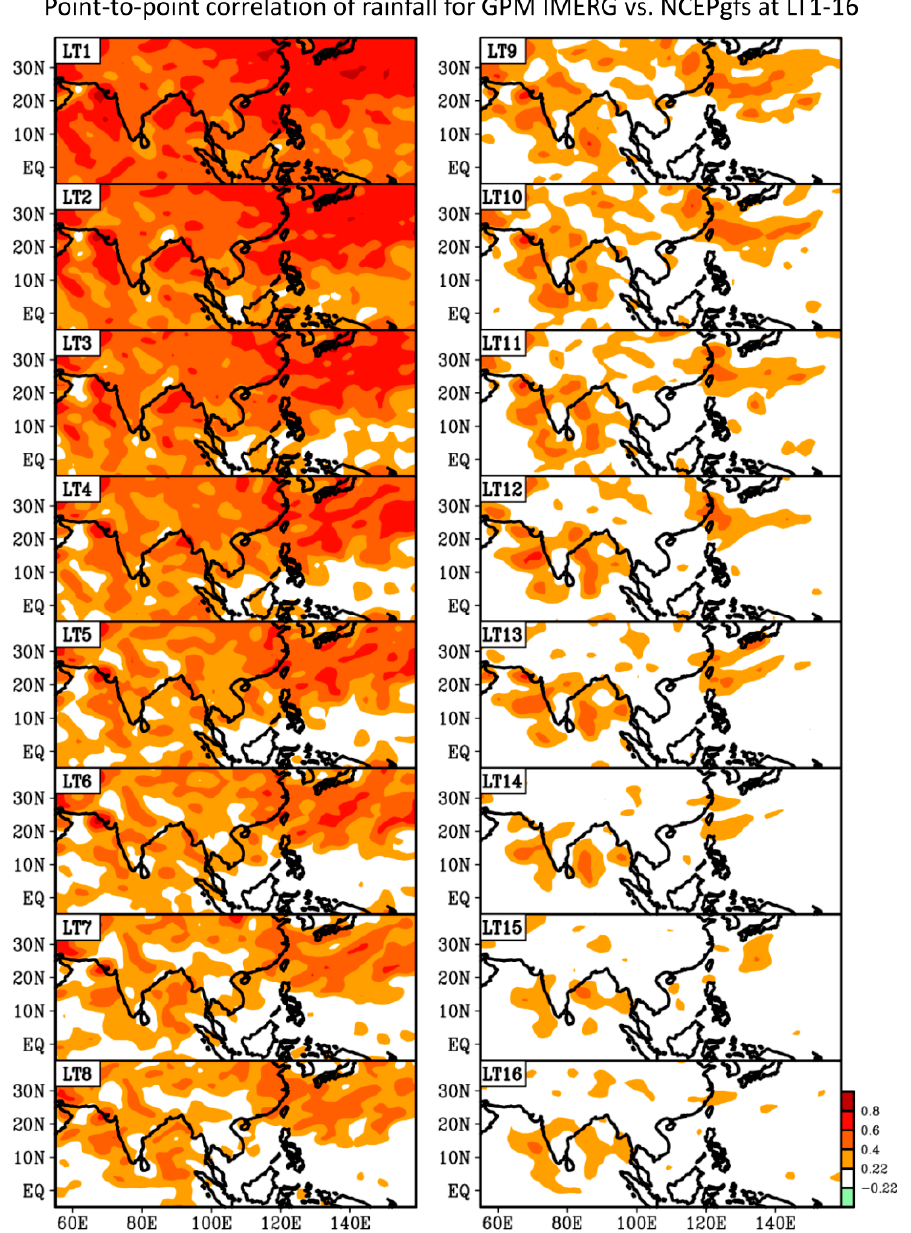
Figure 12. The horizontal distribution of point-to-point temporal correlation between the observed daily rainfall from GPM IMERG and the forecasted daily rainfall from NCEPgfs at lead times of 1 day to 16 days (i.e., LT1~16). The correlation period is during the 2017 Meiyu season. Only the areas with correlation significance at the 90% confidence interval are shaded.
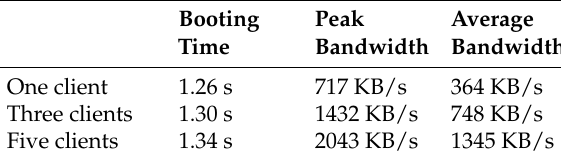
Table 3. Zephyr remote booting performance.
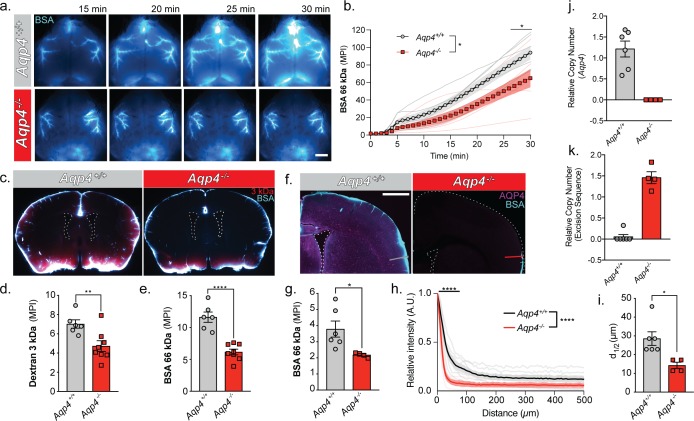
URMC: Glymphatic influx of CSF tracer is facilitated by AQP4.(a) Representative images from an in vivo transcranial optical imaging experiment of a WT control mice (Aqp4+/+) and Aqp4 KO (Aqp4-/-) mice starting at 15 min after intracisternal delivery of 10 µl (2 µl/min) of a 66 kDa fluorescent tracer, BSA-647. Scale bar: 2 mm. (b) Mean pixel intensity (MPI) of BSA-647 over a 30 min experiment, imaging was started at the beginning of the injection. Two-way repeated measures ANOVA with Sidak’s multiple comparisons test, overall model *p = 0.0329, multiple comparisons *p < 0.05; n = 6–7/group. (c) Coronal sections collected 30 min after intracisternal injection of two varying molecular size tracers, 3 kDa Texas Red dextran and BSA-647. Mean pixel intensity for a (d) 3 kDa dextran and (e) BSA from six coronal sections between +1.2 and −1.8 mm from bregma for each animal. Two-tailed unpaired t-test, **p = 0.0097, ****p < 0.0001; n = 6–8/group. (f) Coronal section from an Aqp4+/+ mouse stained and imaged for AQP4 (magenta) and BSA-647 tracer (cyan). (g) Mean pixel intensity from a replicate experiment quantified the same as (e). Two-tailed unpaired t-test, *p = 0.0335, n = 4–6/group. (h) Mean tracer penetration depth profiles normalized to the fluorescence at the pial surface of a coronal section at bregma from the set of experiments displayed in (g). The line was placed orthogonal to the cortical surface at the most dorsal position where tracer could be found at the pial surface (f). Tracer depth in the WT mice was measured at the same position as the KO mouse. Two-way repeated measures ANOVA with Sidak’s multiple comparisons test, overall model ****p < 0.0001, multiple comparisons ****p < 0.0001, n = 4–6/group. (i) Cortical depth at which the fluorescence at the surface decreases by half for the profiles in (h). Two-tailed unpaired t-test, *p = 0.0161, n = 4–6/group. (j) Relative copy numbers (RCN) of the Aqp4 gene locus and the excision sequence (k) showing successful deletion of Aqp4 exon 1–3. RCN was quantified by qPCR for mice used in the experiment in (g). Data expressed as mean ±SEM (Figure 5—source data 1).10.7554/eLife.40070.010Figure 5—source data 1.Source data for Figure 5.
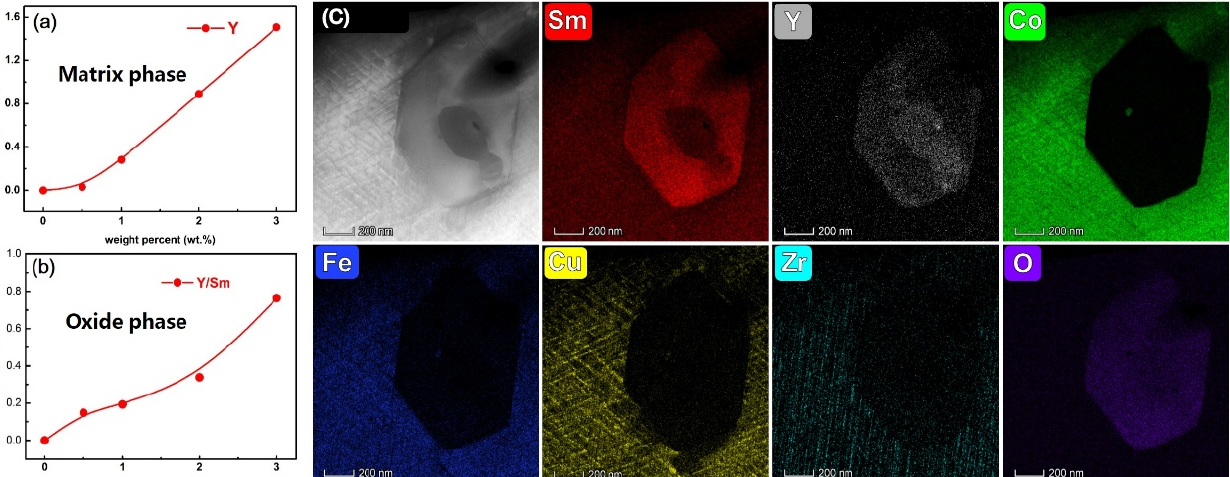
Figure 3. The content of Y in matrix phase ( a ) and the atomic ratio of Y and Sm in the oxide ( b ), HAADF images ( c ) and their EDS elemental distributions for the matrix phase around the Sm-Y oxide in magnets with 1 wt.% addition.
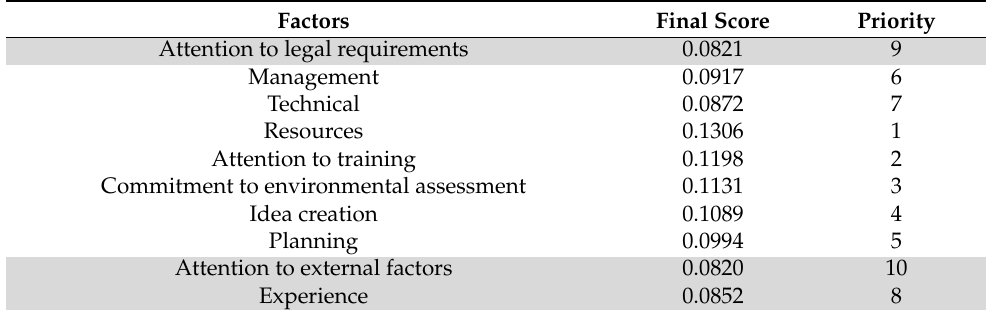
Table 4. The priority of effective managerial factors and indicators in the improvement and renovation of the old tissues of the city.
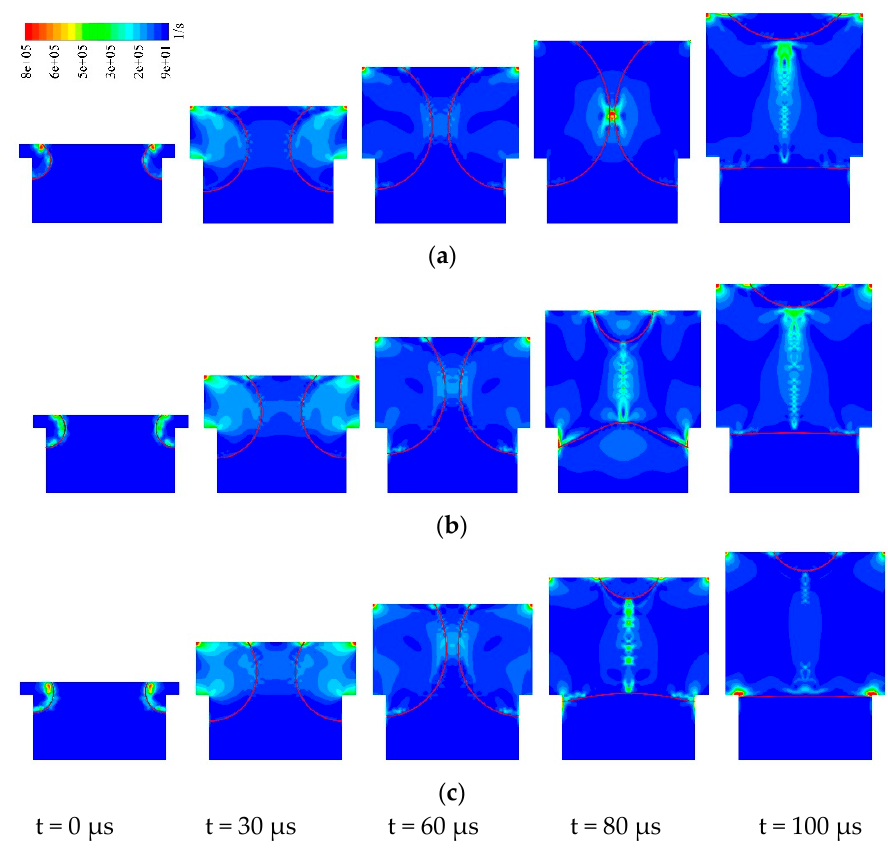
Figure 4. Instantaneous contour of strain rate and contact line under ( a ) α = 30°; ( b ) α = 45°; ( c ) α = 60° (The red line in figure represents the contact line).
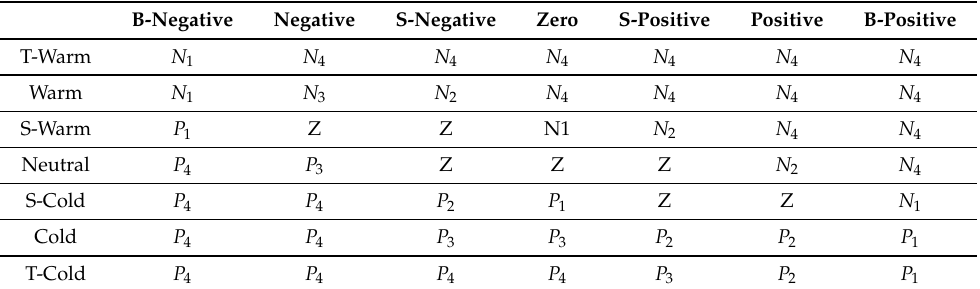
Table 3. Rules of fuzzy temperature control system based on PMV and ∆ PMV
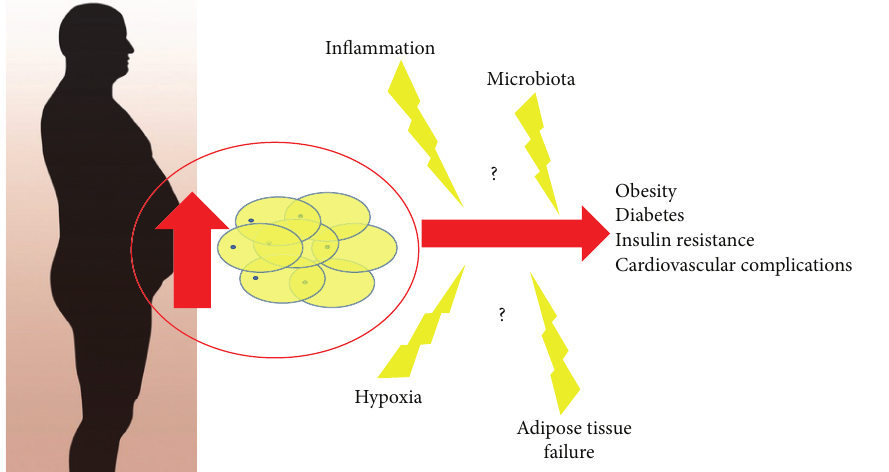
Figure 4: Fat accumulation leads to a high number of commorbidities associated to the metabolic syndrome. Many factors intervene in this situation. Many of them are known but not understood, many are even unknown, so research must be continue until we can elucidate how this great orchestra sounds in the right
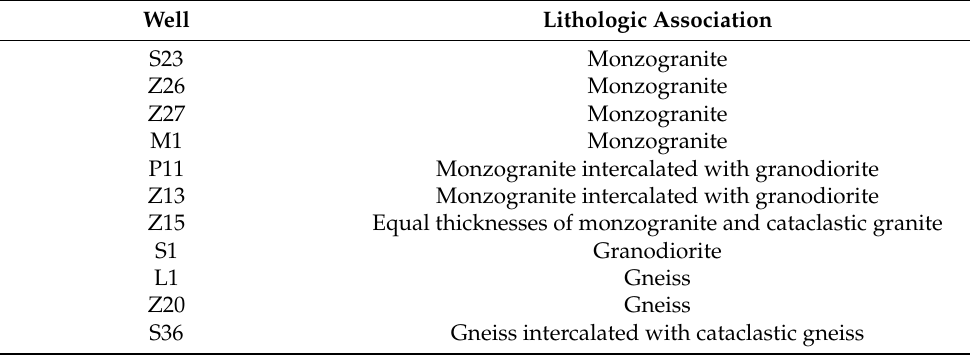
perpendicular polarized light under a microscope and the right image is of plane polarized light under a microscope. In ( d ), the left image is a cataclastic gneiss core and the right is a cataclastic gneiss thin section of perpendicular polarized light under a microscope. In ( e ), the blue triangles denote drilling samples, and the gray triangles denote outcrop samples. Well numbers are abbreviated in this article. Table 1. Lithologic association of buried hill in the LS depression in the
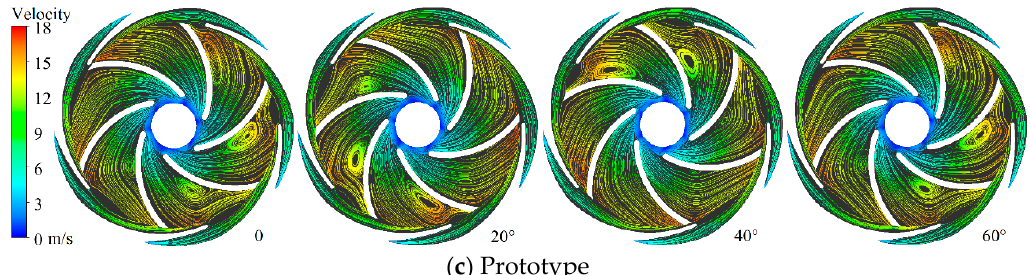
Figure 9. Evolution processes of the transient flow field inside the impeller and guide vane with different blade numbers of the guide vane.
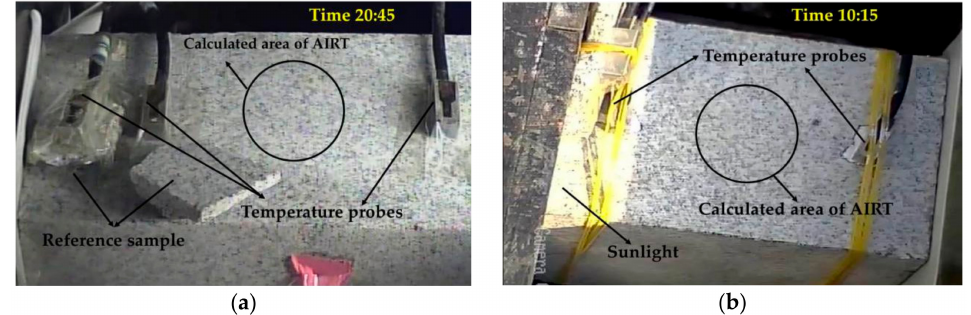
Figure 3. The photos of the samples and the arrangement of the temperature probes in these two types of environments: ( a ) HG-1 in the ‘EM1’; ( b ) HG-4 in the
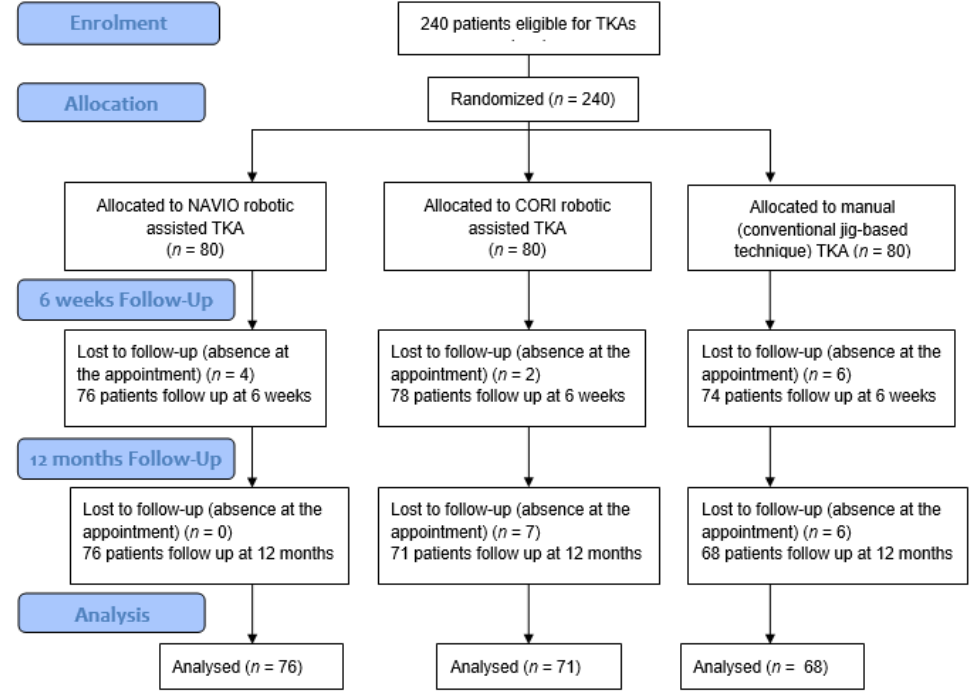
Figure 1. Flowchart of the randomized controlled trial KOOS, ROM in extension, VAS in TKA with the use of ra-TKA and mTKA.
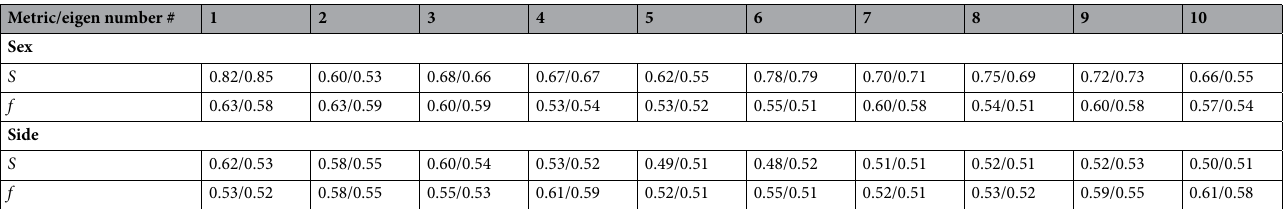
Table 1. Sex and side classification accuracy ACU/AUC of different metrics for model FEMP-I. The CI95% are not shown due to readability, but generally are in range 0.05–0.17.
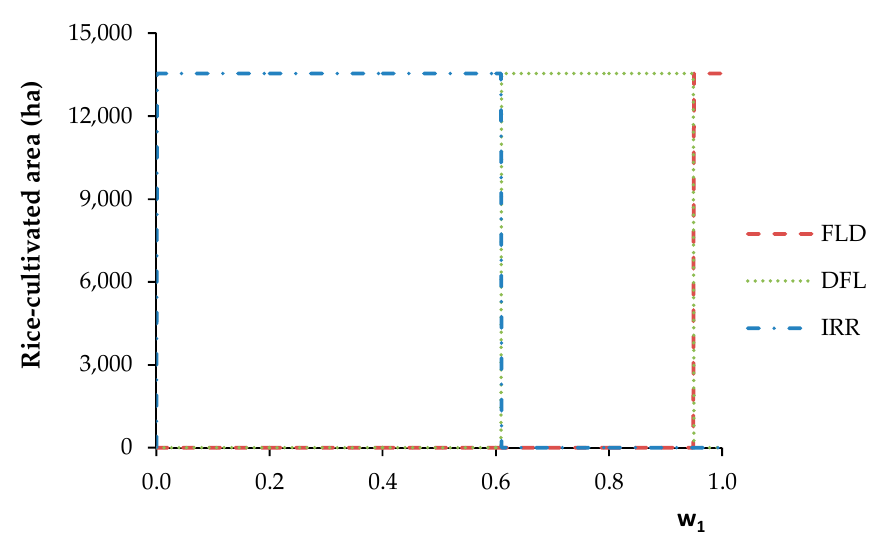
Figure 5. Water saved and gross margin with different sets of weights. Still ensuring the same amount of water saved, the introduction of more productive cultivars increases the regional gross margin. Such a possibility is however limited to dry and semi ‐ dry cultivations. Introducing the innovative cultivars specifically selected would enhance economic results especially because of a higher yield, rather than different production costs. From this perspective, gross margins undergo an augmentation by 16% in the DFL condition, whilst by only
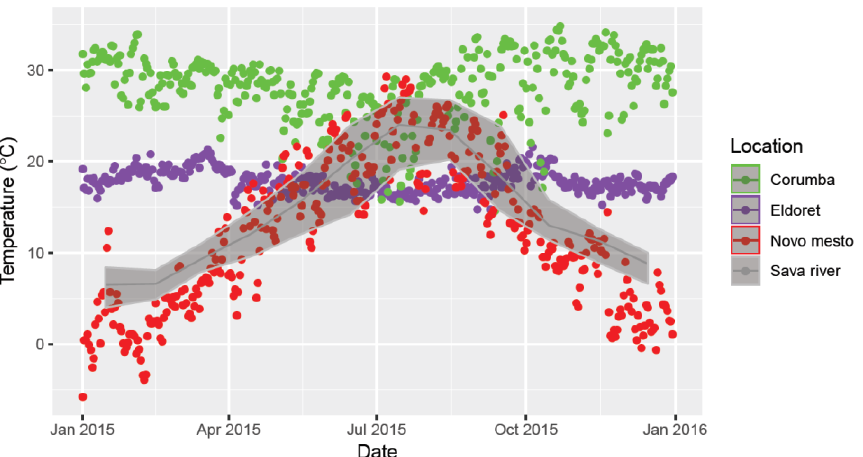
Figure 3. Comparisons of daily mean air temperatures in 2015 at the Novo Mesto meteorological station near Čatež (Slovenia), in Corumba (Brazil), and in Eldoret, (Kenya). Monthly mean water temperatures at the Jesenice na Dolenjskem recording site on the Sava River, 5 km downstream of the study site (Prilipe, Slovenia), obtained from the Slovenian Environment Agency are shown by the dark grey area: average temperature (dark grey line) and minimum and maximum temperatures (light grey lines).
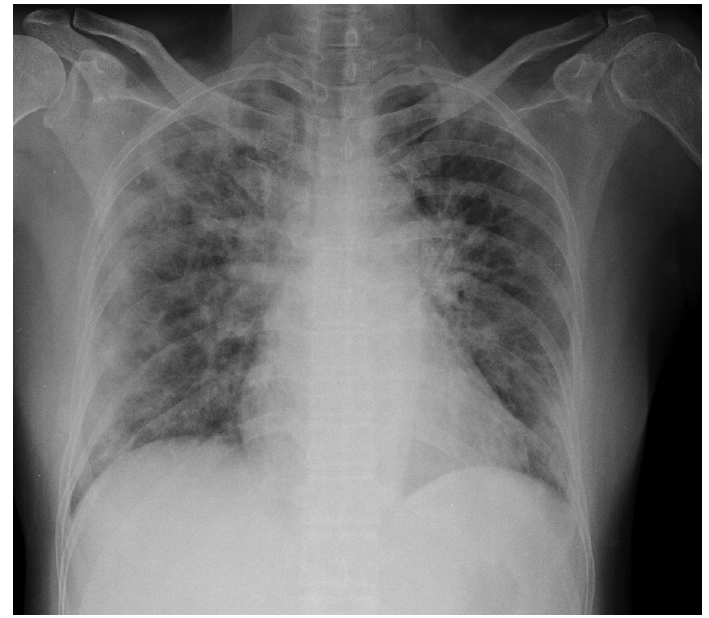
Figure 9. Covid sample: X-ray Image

- _What the task requires_: Pictures must not appear in the copy, which must otherwise match the listing exactly.

- _Solution to this problem_:
Figure 12. The horizontal distribution of point-to-point temporal correlation between the observed daily rainfall from GPM IMERG and the forecasted daily rainfall from NCEPgfs at lead times of 1 day to 16 days (i.e., LT1~16). The correlation period is during the 2017 Meiyu season. Only the areas with correlation significance at the 90% confidence interval are shaded.
Table 3. Zephyr remote booting performance.
URMC: Glymphatic influx of CSF tracer is facilitated by AQP4.(a) Representative images from an in vivo transcranial optical imaging experiment of a WT control mice (Aqp4+/+) and Aqp4 KO (Aqp4-/-) mice starting at 15 min after intracisternal delivery of 10 µl (2 µl/min) of a 66 kDa fluorescent tracer, BSA-647. Scale bar: 2 mm. (b) Mean pixel intensity (MPI) of BSA-647 over a 30 min experiment, imaging was started at the beginning of the injection. Two-way repeated measures ANOVA with Sidak’s multiple comparisons test, overall model *p = 0.0329, multiple comparisons *p < 0.05; n = 6–7/group. (c) Coronal sections collected 30 min after intracisternal injection of two varying molecular size tracers, 3 kDa Texas Red dextran and BSA-647. Mean pixel intensity for a (d) 3 kDa dextran and (e) BSA from six coronal sections between +1.2 and −1.8 mm from bregma for each animal. Two-tailed unpaired t-test, **p = 0.0097, ****p < 0.0001; n = 6–8/group. (f) Coronal section from an Aqp4+/+ mouse stained and imaged for AQP4 (magenta) and BSA-647 tracer (cyan). (g) Mean pixel intensity from a replicate experiment quantified the same as (e). Two-tailed unpaired t-test, *p = 0.0335, n = 4–6/group. (h) Mean tracer penetration depth profiles normalized to the fluorescence at the pial surface of a coronal section at bregma from the set of experiments displayed in (g). The line was placed orthogonal to the cortical surface at the most dorsal position where tracer could be found at the pial surface (f). Tracer depth in the WT mice was measured at the same position as the KO mouse. Two-way repeated measures ANOVA with Sidak’s multiple comparisons test, overall model ****p < 0.0001, multiple comparisons ****p < 0.0001, n = 4–6/group. (i) Cortical depth at which the fluorescence at the surface decreases by half for the profiles in (h). Two-tailed unpaired t-test, *p = 0.0161, n = 4–6/group. (j) Relative copy numbers (RCN) of the Aqp4 gene locus and the excision sequence (k) showing successful deletion of Aqp4 exon 1–3. RCN was quantified by qPCR for mice used in the experiment in (g). Data expressed as mean ±SEM (Figure 5—source data 1).10.7554/eLife.40070.010Figure 5—source data 1.Source data for Figure 5.
Figure 3. The content of Y in matrix phase ( a ) and the atomic ratio of Y and Sm in the oxide ( b ), HAADF images ( c ) and their EDS elemental distributions for the matrix phase around the Sm-Y oxide in magnets with 1 wt.% addition.
Table 4. The priority of effective managerial factors and indicators in the improvement and renovation of the old tissues of the city.
Figure 4. Instantaneous contour of strain rate and contact line under ( a ) α = 30°; ( b ) α = 45°; ( c ) α = 60° (The red line in figure represents the contact line).
Table 3. Rules of fuzzy temperature control system based on PMV and ∆ PMV
Figure 4: Fat accumulation leads to a high number of commorbidities associated to the metabolic syndrome. Many factors intervene in this situation. Many of them are known but not understood, many are even unknown, so research must be continue until we can elucidate how this great orchestra sounds in the right
perpendicular polarized light under a microscope and the right image is of plane polarized light under a microscope. In ( d ), the left image is a cataclastic gneiss core and the right is a cataclastic gneiss thin section of perpendicular polarized light under a microscope. In ( e ), the blue triangles denote drilling samples, and the gray triangles denote outcrop samples. Well numbers are abbreviated in this article. Table 1. Lithologic association of buried hill in the LS depression in the
Figure 9. Evolution processes of the transient flow field inside the impeller and guide vane with different blade numbers of the guide vane.
Figure 3. The photos of the samples and the arrangement of the temperature probes in these two types of environments: ( a ) HG-1 in the ‘EM1’; ( b ) HG-4 in the
Figure 1. Flowchart of the randomized controlled trial KOOS, ROM in extension, VAS in TKA with the use of ra-TKA and mTKA.
Table 1. Sex and side classification accuracy ACU/AUC of different metrics for model FEMP-I. The CI95% are not shown due to readability, but generally are in range 0.05–0.17.
Figure 5. Water saved and gross margin with different sets of weights. Still ensuring the same amount of water saved, the introduction of more productive cultivars increases the regional gross margin. Such a possibility is however limited to dry and semi ‐ dry cultivations. Introducing the innovative cultivars specifically selected would enhance economic results especially because of a higher yield, rather than different production costs. From this perspective, gross margins undergo an augmentation by 16% in the DFL condition, whilst by only
Figure 3. Comparisons of daily mean air temperatures in 2015 at the Novo Mesto meteorological station near Čatež (Slovenia), in Corumba (Brazil), and in Eldoret, (Kenya). Monthly mean water temperatures at the Jesenice na Dolenjskem recording site on the Sava River, 5 km downstream of the study site (Prilipe, Slovenia), obtained from the Slovenian Environment Agency are shown by the dark grey area: average temperature (dark grey line) and minimum and maximum temperatures (light grey lines).
Figure 9. Covid sample: X-ray Image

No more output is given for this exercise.